Waffenmeister Julius Tschernitschek, der schon an der Magiera zur Goldenen eingegeben war, bereits die Bronzene, die Kleine Silberne, die Große Silberne (die letztere zweimal!) besitzt, wurde bald darauf in feierlicher Weise mit der Goldenen dekoriert.

Am Tag nach der heldenmütigen Unternehmung hatte er zwar 40.1 Grad Fieber, 24 Stunden später nach 39.9 Grad und der Sanitätsschlitten holte ihn ins Tal, aber am 3. Tag war es schon bedeutend besser und mit Freude konnte der Tapfere dem Befehle entsprechen auf alle Fälle zur Dekorierung zu kommen. Die Ansprache des Oberstleutnants vor der in Parade gestellten Mannschaft feierte gebührend die Verdienste des Braven, dem der Kommandant dann die Goldene an die Brust heftete.

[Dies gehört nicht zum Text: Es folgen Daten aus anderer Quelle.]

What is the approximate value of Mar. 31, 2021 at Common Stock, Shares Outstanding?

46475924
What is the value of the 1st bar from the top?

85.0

Wir freuen uns herzlich, dass ein Steyrer sich so hohe Auszeichnungen verdiente – und gratulieren ihm und seinen Eltern, den in Steyr, Fabrikstraße 72, wohnhaften Eheleuten Sebastian und Maria Brunnmayr, zu dem prächtigen Sohne. Ein anderer Bruder, August Tschernitschek, der eben den Fliegern zugeteilt wurde, besitzt bereits die Kleine Silberne, ein dritter Bruder, Gottlieb, ist seit dem Falle von Przemysl in russischer Gefangenschaft.

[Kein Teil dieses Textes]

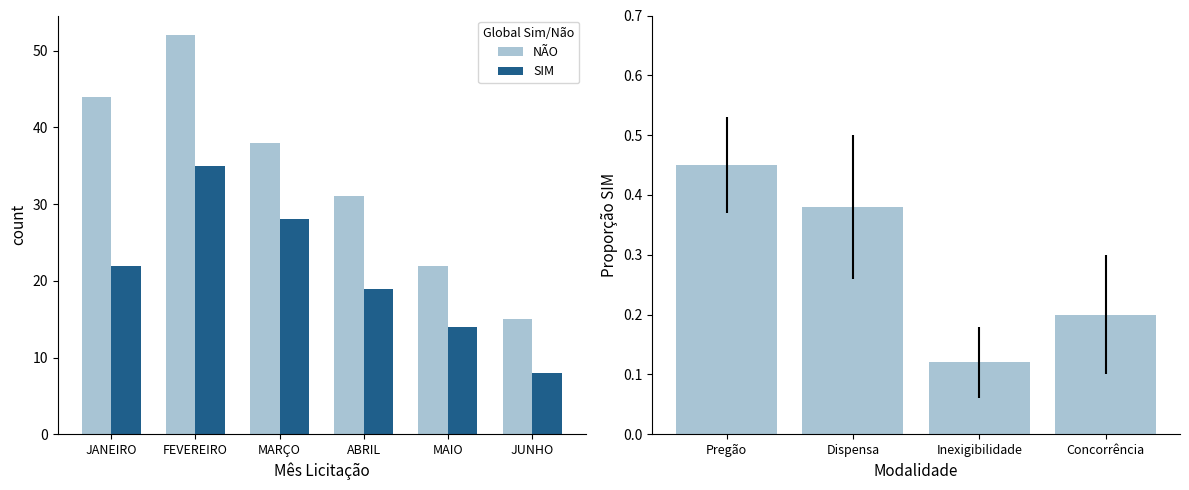

Is it true that NÃO equals 15 at JUNHO?

True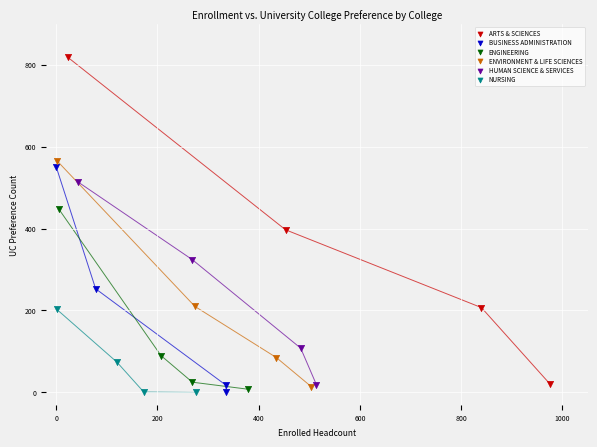

What are all the series names shown in the legend?

ARTS & SCIENCES, BUSINESS ADMINISTRATION, ENGINEERING, ENVIRONMENT & LIFE SCIENCES, HUMAN SCIENCE & SERVICES, NURSING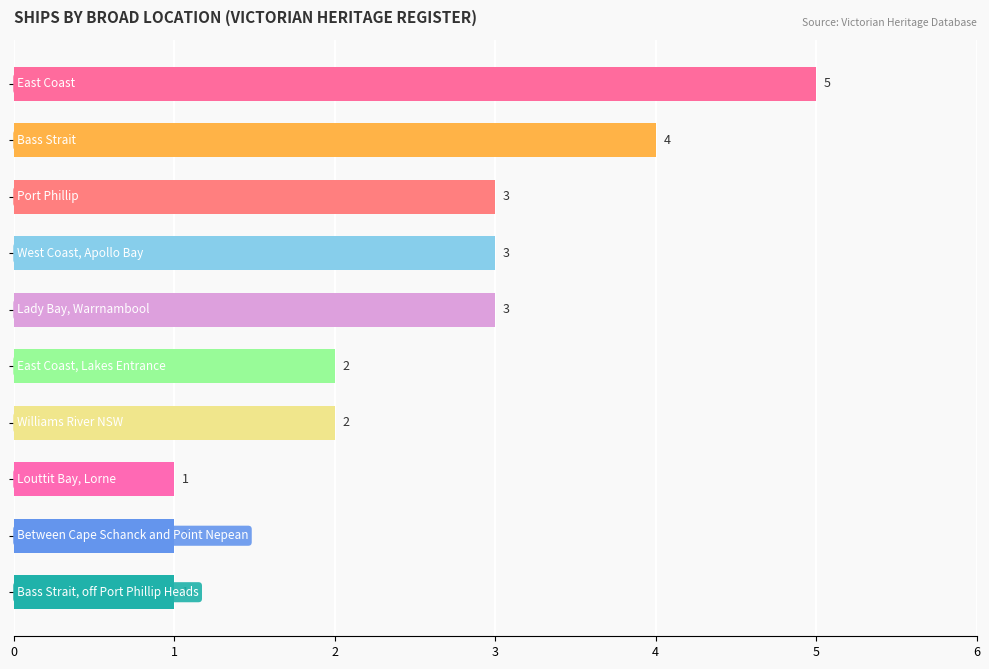

Count the values in the range 1 to 3.

8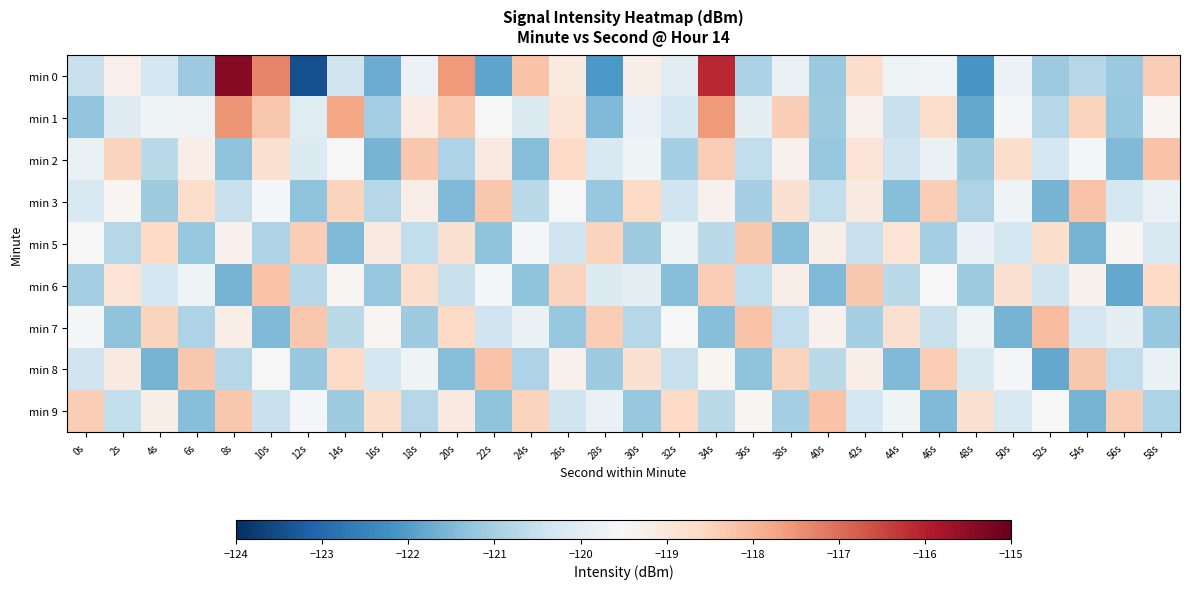

Which label corresponds to the smallest value in the chart?

12s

Im weiteren Verlauf des Krieges wurde Julius Tschernitschek noch zum Waffenmeister 1. Klasse befördert und mit dem Karl-Truppen-Kreuz ausgezeichnet. Leider konnte über sein weiteres Leben nur bruchstückhaftes in Erfahrung gebracht werden. Nach dem Krieg versuchte er in seinem erlernten Beruf als Schlosser in und um Steyr Fuß zu fassen, war jedoch zwischen 1919 und 1935 mit kurzen Unterbrechungen siebenmal arbeitslos. Obwohl er ledig blieb musste er in höchster Not seine Tapferkeitsmedaillen zum Materialwert versetzen. Erst auf Intervention des Rings der Goldenen Tapferkeitsmedaille, konnte er ab dem Jahre 1935 bei den Steyrwerken als Schlosser eine fixe Anstellung bekommen.

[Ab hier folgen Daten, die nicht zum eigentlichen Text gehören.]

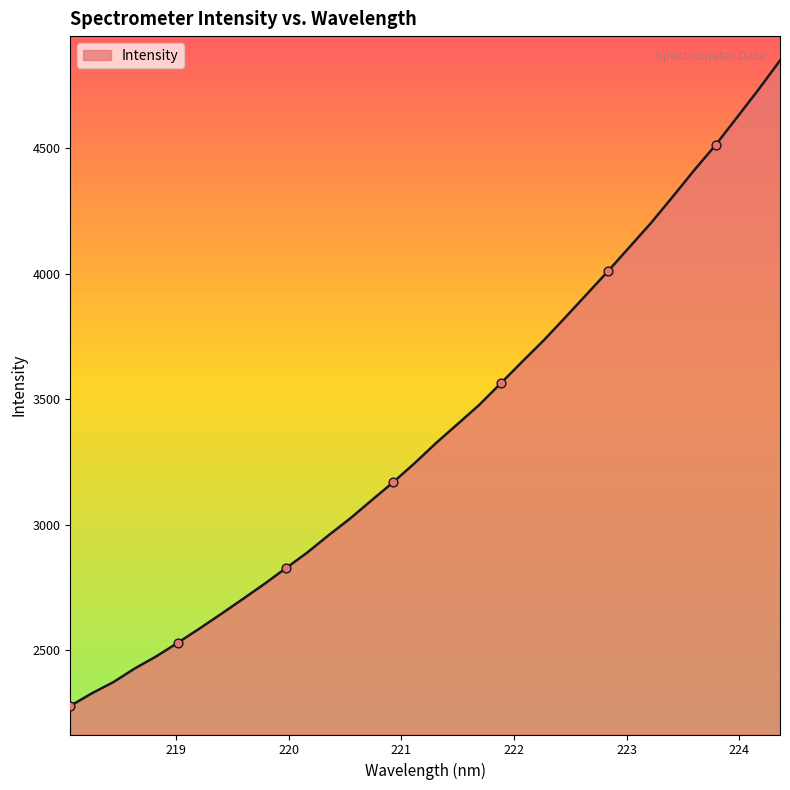

What is the difference between the maximum and minimum values?

2571.5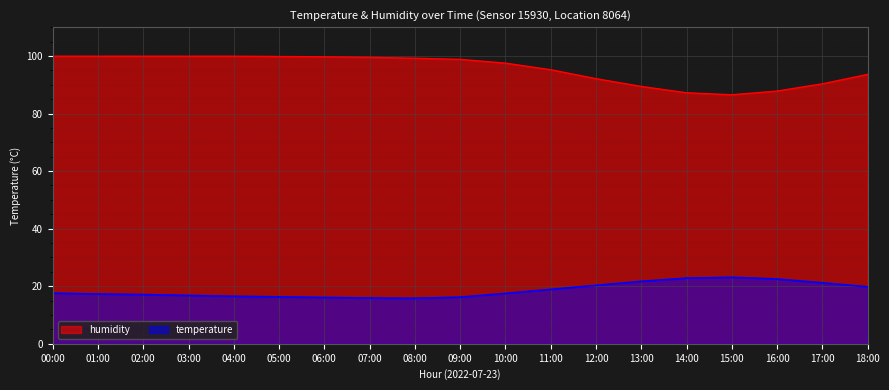

Reading left to right, list all the values displayed in this chart.

temperature: 00:00=17.6	01:00=17.3	02:00=17.1	03:00=16.8	04:00=16.5	05:00=16.3	06:00=16.1	07:00=15.9	08:00=15.8	09:00=16.2	10:00=17.5	11:00=18.9	12:00=20.3	13:00=21.7	14:00=22.8	15:00=23.1	16:00=22.5	17:00=21.2	18:00=19.8
humidity: 00:00=99.9	01:00=99.9	02:00=99.9	03:00=99.9	04:00=99.9	05:00=99.8	06:00=99.7	07:00=99.5	08:00=99.2	09:00=98.8	10:00=97.5	11:00=95.2	12:00=92.1	13:00=89.4	14:00=87.2	15:00=86.5	16:00=87.8	17:00=90.3	18:00=93.6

Nach der Besetzung Österreichs durch die Deutschen Truppen wurde Julius Tschernitschek, wie die meisten anderen Träger der höchsten Tapferkeitsauszeichnung für Mannschaftspersonen, nach dem sogenannten Tanneberg-Erlass, ehrenhalber zum Leutnant a.D. in der Landwehr der Deutschen Wehrmacht ernannt. In seinem Falle geschah dies bereits mit 12. Oktober 1939. Laut den Aufzeichnungen der Friedhofsverwaltung in Steyr ist Julius Tschernitschek am 30. November 1939 verstorben, seine Urne wurde allerdings erst am 7. März 1941 beigesetzt. Eine Erklärung für diesen langen Zeitraum zwischen den beiden Daten gibt es nicht. Eine mögliche Erklärung wäre natürlich, dass Julius Tschernitschek, immerhin erst 48 Jahre alt, zur Kriegsdienstleistung einberufen worden ist und zum Beispiel im Polenfeldzug gefallen und vor Ort gleich begraben worden ist. Eine entsprechende Exhumierung, Überführung, Einäscherung und neuerliche Bestattung könnte schon über ein Jahr in Anspruch genommen haben. Doch das ist reine Spekulation.